# new guy... with a 34.....



## KINGLEH (Feb 26, 2007)

ive been lurking for a while.... but finaly joined... :clap: 

here is my car...































newer pic with brakes and front lower splitter...














ready for the track with 285 hoosier R6 tires... on CCW wheels..













with some buddys
























on the dyno... 543whp @ 19psi.... i run 23psi with racegas now... but dont have dyno #s


----------



## gtrlux (Mar 8, 2006)

An other porn owner on here . . . great looking car:clap:


----------



## Rostampoor (Nov 20, 2006)

Really nice R34 you have there! Perfect HP for a fast road car. ( My opinion )
Hopefully by summer, i will have those figures.

-Rostampoor


----------



## crazyass (Sep 12, 2006)

great looking R34. that wheels are just amazing and suit perfectly your car.
great buy. congratulations:thumbsup:


----------



## MacGTR (Dec 31, 2006)

Pure sex...


----------



## JapFreak786 (Aug 29, 2003)

pOrn!

got a bigger picture of the 2nd one,as i want that as my wallpaper!


----------



## r33 v-spec (May 24, 2002)

Very sweet looking car. 

Top effort!! 

Looks very similar to Nicolas Kiesa's car, if it isn't bar the Nismo bumper


----------



## greek r34 (Sep 26, 2003)

*nice*

nice mate ,can you post up some general specs , and the country live in cause it seems you have alot of sun over there.


----------



## jamesbilluk (Aug 10, 2006)

Looking really nice mate, and nice power too.

james.


----------



## KINGLEH (Feb 26, 2007)

thnx guys...


i dont have a hires version of the 2nd pic.... the original version is on my other computer... that is broken... i think the porn killed it....


----------



## sparks (May 10, 2005)

Another lovely bayside blue R34 , great work !!!


----------



## JapFreak786 (Aug 29, 2003)

damn,that pic is sweet aswelll


----------



## hyrev (Apr 30, 2004)

nice car, awesome pics. Where are you from?


----------



## nismo1118 (Dec 7, 2005)

Really sweet ride man, would love to hear what you've done to the motor.


----------



## 6speed (Jul 18, 2006)

gtrlux said:


> An other porn owner on here . . . great looking car:clap:


I can attest that my wad blew.


----------



## 6speed (Jul 18, 2006)

It looks like Southern United States.

I see a 300C. Is that a MotoRex car?


----------



## hyrev (Apr 30, 2004)

KINGLEH said:


> ive been lurking for a while.... but finaly joined... :clap:
> 
> here is my car...


Charleston, South Carolina? I just looked at the boat on the left.


----------



## stealth (Jul 6, 2004)

Are all those 34's street legal or just for track use


----------



## NickM (Oct 25, 2003)

Stunning!:thumbsup:


----------



## deef (Aug 4, 2005)

ex example of a bay side gtr 34 in my opinion


----------



## Floyd (Dec 15, 2004)

### MATERIAL PROVIDED

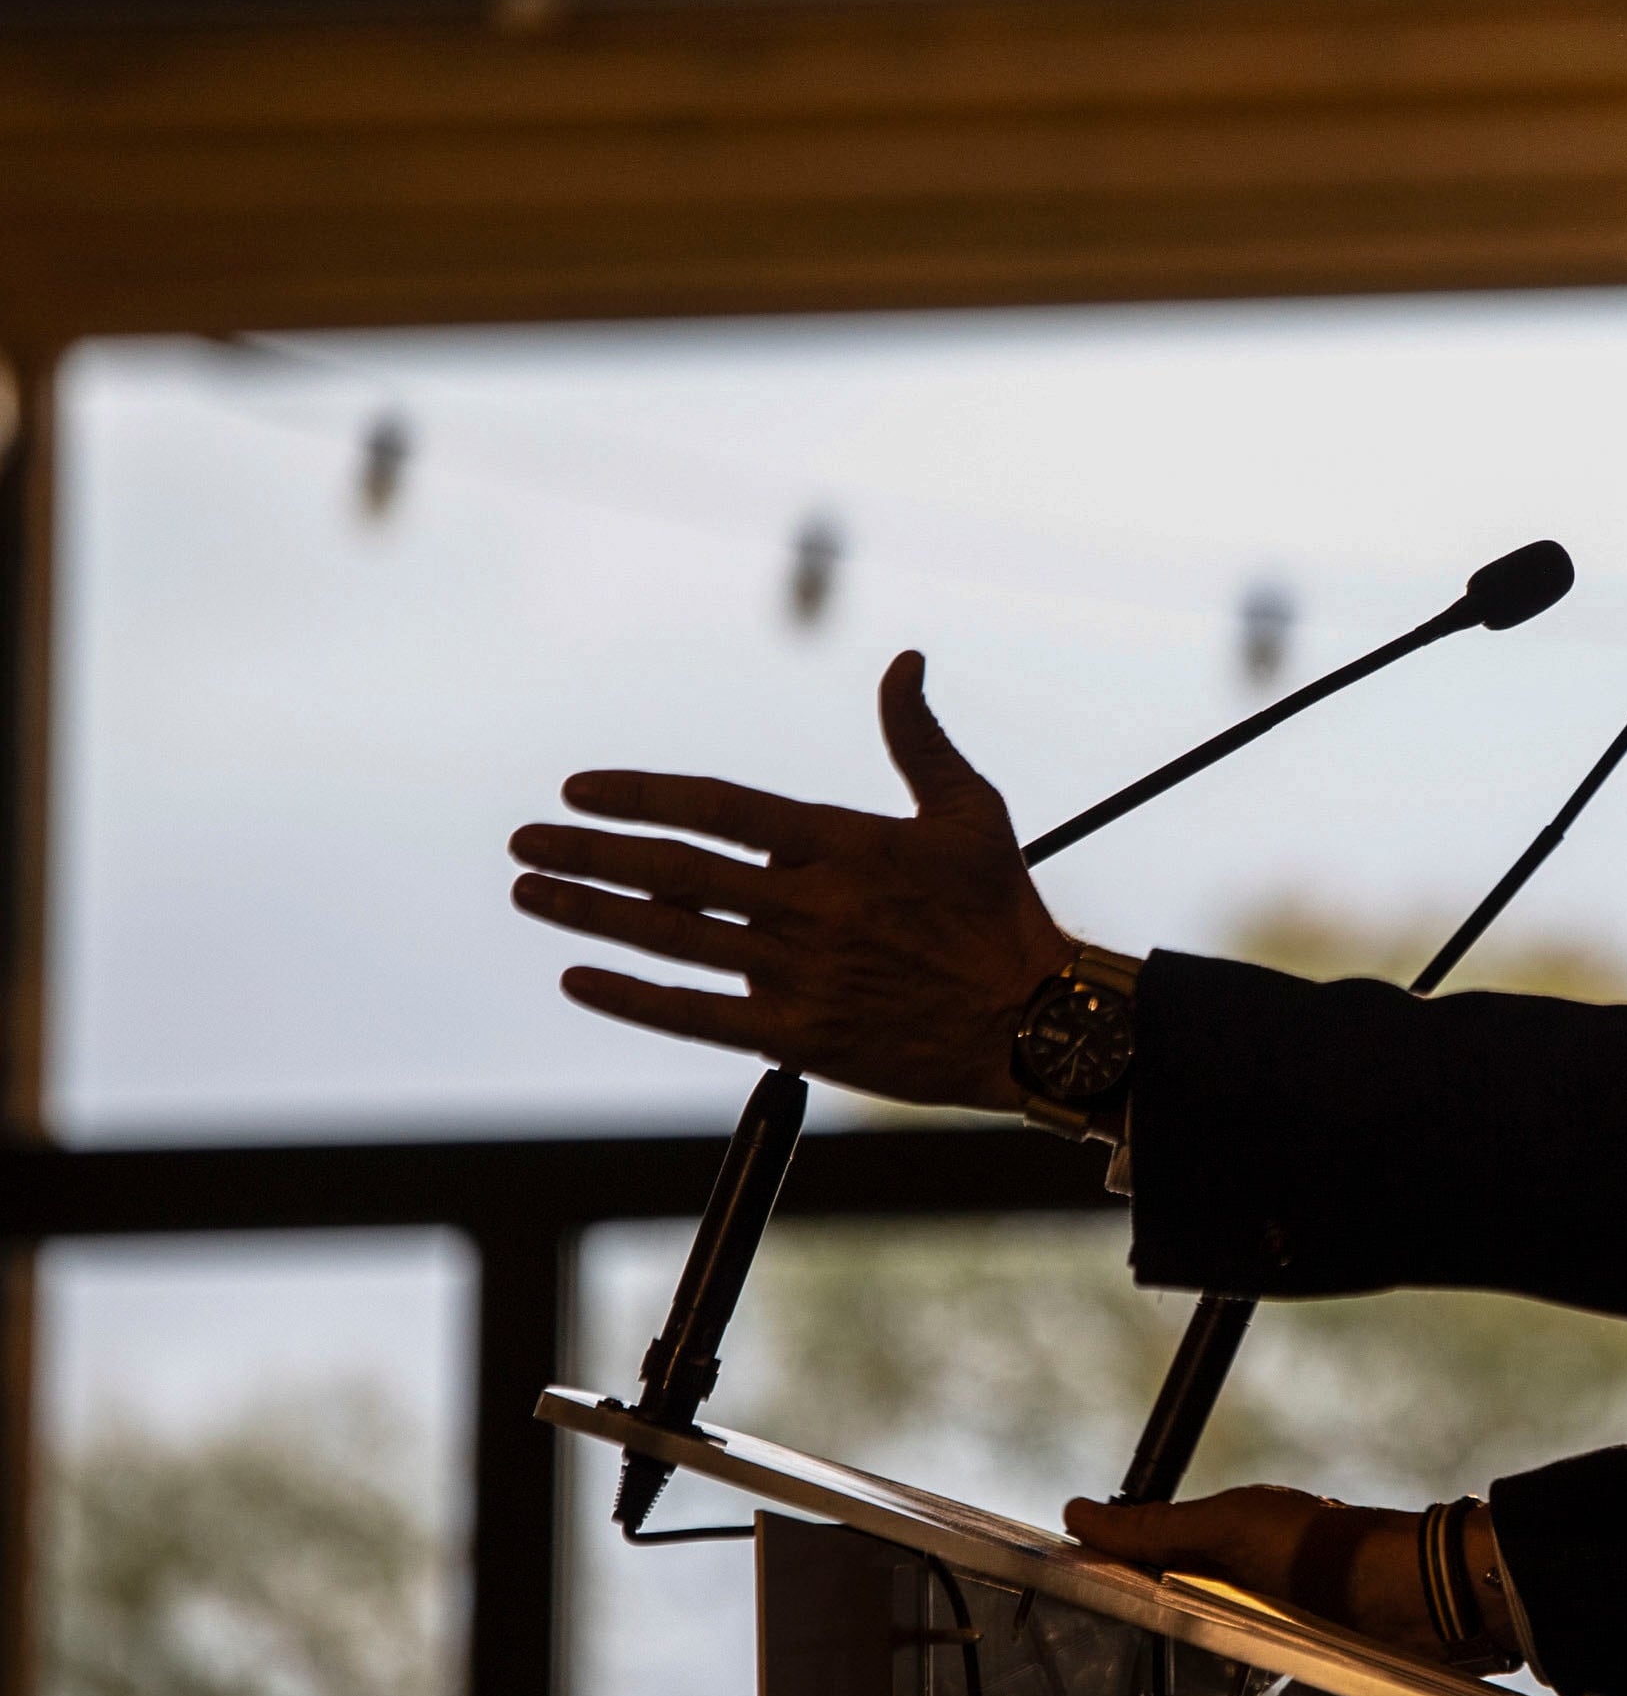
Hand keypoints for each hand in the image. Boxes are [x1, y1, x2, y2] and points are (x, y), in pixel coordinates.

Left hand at [509, 651, 1071, 1109]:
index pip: (717, 807)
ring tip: (530, 893)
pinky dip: (630, 996)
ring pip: (670, 935)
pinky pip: (693, 1015)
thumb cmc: (1001, 910)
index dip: (639, 794)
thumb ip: (918, 737)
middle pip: (672, 870)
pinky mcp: (797, 1036)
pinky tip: (578, 977)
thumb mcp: (969, 810)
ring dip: (589, 912)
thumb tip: (903, 660)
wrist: (1033, 1023)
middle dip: (586, 852)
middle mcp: (809, 903)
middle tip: (523, 841)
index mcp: (842, 842)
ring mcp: (798, 972)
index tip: (579, 790)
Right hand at [1066, 1485, 1522, 1673]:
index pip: (1161, 1556)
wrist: (1430, 1595)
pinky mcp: (1325, 1666)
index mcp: (1237, 1534)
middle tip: (1106, 1688)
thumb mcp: (1233, 1530)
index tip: (1075, 1612)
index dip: (1121, 1580)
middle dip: (1156, 1647)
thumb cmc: (1328, 1551)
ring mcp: (1295, 1624)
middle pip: (1194, 1617)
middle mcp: (1263, 1577)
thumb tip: (1075, 1515)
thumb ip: (1156, 1531)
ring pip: (1235, 1668)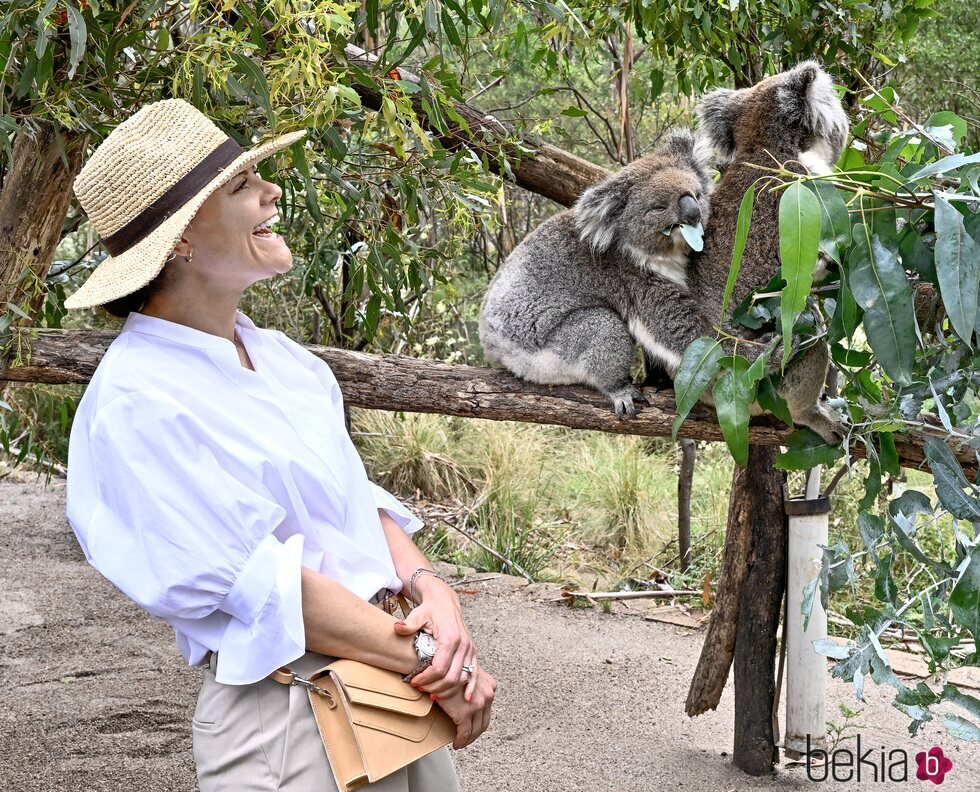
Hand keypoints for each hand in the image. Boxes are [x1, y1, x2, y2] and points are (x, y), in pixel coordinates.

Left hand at [393, 577, 478, 696]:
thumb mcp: (417, 614)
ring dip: (447, 690)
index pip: (439, 668)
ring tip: (432, 693)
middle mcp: (463, 645)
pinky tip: (466, 699)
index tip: (414, 682)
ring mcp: (470, 649)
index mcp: (450, 638)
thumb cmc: (430, 608)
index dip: (426, 679)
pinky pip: (474, 673)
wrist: (445, 600)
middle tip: (420, 689)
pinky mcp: (472, 652)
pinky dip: (470, 687)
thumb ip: (408, 624)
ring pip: (462, 678)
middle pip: (451, 677)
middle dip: (435, 687)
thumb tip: (398, 628)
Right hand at [432, 668, 496, 748]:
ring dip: (469, 739)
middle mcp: (488, 695)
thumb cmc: (450, 667)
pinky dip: (461, 740)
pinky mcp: (465, 713)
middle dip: (475, 733)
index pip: (487, 710)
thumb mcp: (466, 673)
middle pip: (484, 722)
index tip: (472, 729)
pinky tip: (456, 743)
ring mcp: (478, 705)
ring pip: (476, 729)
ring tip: (461, 743)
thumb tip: (466, 696)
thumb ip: (471, 684)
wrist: (441, 666)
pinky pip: (464, 732)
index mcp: (490, 686)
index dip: (480, 721)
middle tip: (466, 739)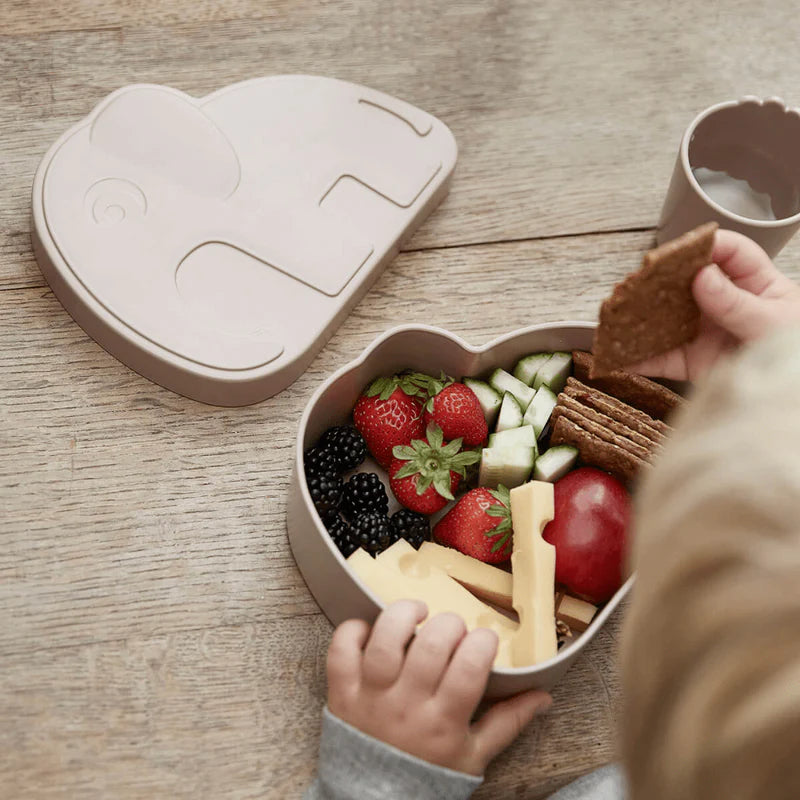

### PROMPT 1
In the R34 forum thread, condense the paragraph beginning "on the dyno" into a short bulleted list that keeps its main facts.
### PROMPT 2
Extend the R34 forum thread past its final line.

### EXERCISE RESULT 1
- Dyno result: 543 whp at 19 psi.
- Now runs 23 psi on race gas.
- No dyno figures exist for the 23 psi setup.

### EXERCISE RESULT 2
Love those Advan TCII's. First time I've seen a set on a R34. Got them on my R32.


----------



## Rostampoor (Nov 20, 2006)

Floyd said:


> Love those Advan TCII's. First time I've seen a set on a R34. Got them on my R32.


I belive Kiesa has those Advans on his R34.


----------



## jumpman023 (Sep 29, 2005)

That is a thing of beauty, three American GT-R's. I hope it is road legal, and the plate on the dyno pic confirms my suspicion that it is. I just love Bayside Blue R34's. I'd love to get my hands on a Motorex car, so that way I no longer have to worry about legality in the states. I can travel the world with my baby, and always bring her home.

And yes, that is the Cooper River Bridge in Charlestown, South Carolina.


----------



## JDMist3hfastar (Feb 23, 2007)

wow, didnt realize how many R34s were here in the states. Awesome


----------



## Pharoahe (Mar 11, 2006)

Really nice pictuers and a even better looking car


----------



## gtr34serge (Aug 17, 2006)

*nice pics*

you plan on going to any shows this summer? HIN or NOPI? We could hook up.


----------



## Touring240 (Feb 11, 2007)

Wow stunning R34 and in the US makes them even more rare!

Maybe the next Florida. "State legal" cars not Motorex federally legal cars.


----------



## RH18 (Feb 23, 2007)

imo the best looking gtrs are the stock looking with maybe a bit of nismo kit, nothing too ott. stunning mate.


----------



## jas3113 (Aug 24, 2005)

gtr34serge said:


> you plan on going to any shows this summer? HIN or NOPI? We could hook up.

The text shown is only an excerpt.